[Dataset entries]
··········

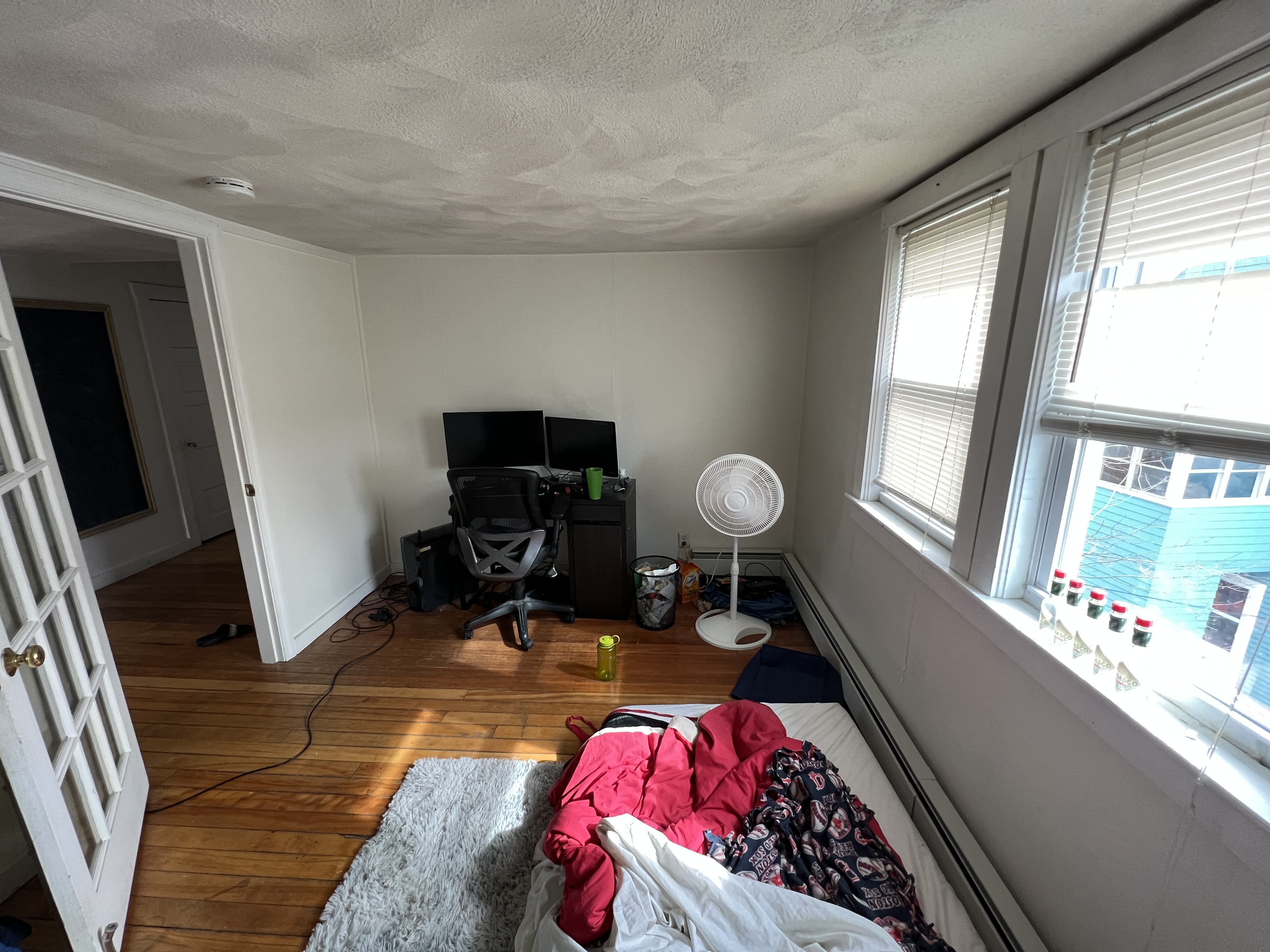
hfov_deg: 106.2
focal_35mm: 13
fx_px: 477
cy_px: 476
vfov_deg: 89.9
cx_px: 635
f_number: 1.8
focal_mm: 1.57
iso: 250
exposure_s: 1/99
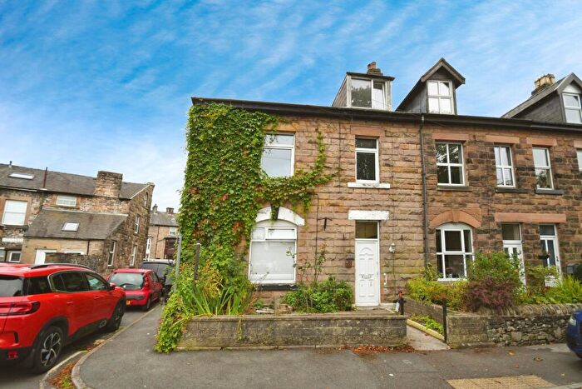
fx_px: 243
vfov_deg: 77.4
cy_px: 194
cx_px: 291
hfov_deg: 100.4
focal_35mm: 15
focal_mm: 10
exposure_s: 1/320
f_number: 8
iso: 400
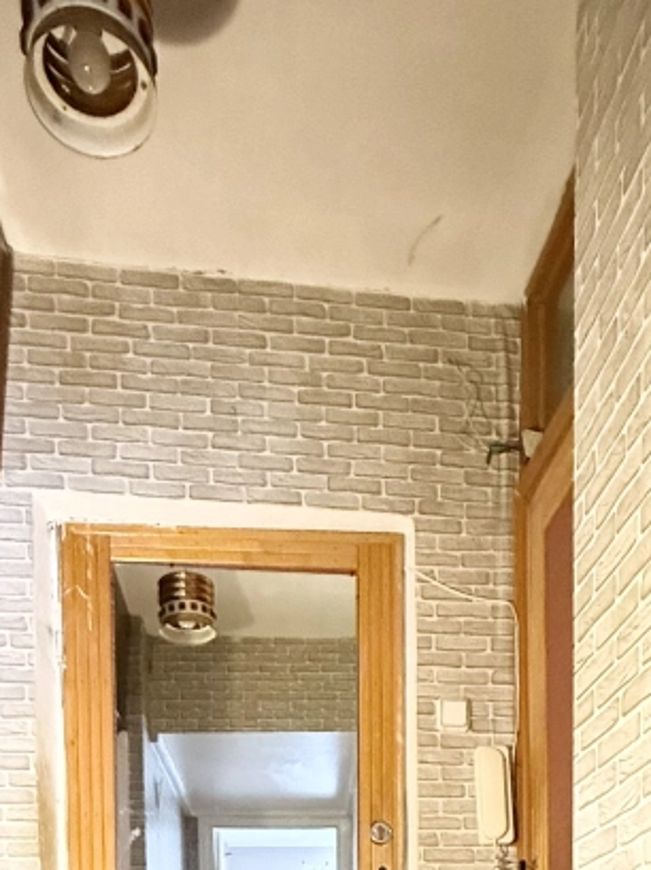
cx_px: 343
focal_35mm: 37
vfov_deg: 36.1
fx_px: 929
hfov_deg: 38.6
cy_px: 1093
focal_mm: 2.22
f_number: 2.2
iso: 1250
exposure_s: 1/50
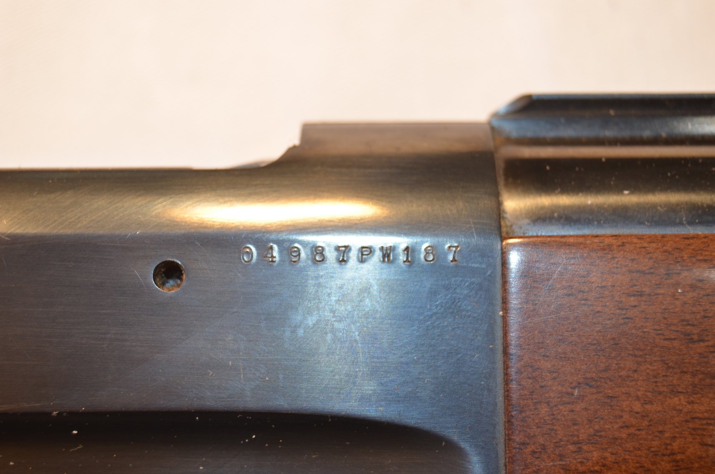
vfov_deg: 16.5
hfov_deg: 24.7
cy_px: 237
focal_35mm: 82
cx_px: 358
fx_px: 1635
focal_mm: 55
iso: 280
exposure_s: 1/60
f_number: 5.6
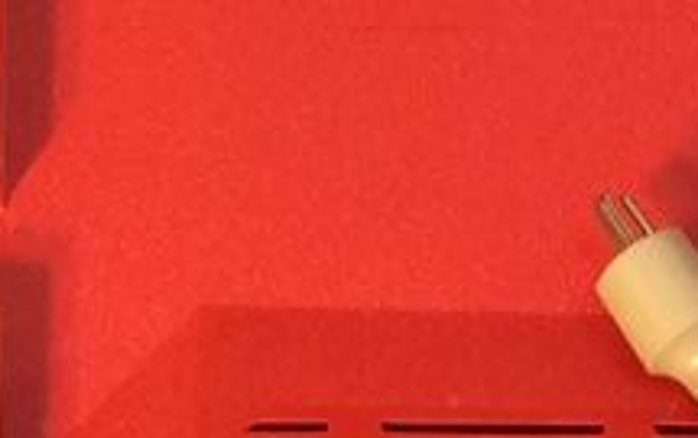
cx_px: 302
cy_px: 921
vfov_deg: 5.5
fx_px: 4438
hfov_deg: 9.0
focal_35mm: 233
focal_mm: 4.15
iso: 40
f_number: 2.2
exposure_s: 1/33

··········

WORK TO COMPLETE —
Give the records again exactly, pictures left out.

WORKED SOLUTION —
hfov_deg: 106.2
focal_35mm: 13
fx_px: 477
cy_px: 476
vfov_deg: 89.9
cx_px: 635
f_number: 1.8
focal_mm: 1.57
iso: 250
exposure_s: 1/99
fx_px: 243
vfov_deg: 77.4
cy_px: 194
cx_px: 291
hfov_deg: 100.4
focal_35mm: 15
focal_mm: 10
exposure_s: 1/320
f_number: 8
iso: 400
cx_px: 343
focal_35mm: 37
vfov_deg: 36.1
fx_px: 929
hfov_deg: 38.6
cy_px: 1093
focal_mm: 2.22
f_number: 2.2
iso: 1250
exposure_s: 1/50
vfov_deg: 16.5
hfov_deg: 24.7
cy_px: 237
focal_35mm: 82
cx_px: 358
fx_px: 1635
focal_mm: 55
iso: 280
exposure_s: 1/60
f_number: 5.6
cx_px: 302
cy_px: 921
vfov_deg: 5.5
fx_px: 4438
hfov_deg: 9.0
focal_35mm: 233
focal_mm: 4.15
iso: 40
f_number: 2.2
exposure_s: 1/33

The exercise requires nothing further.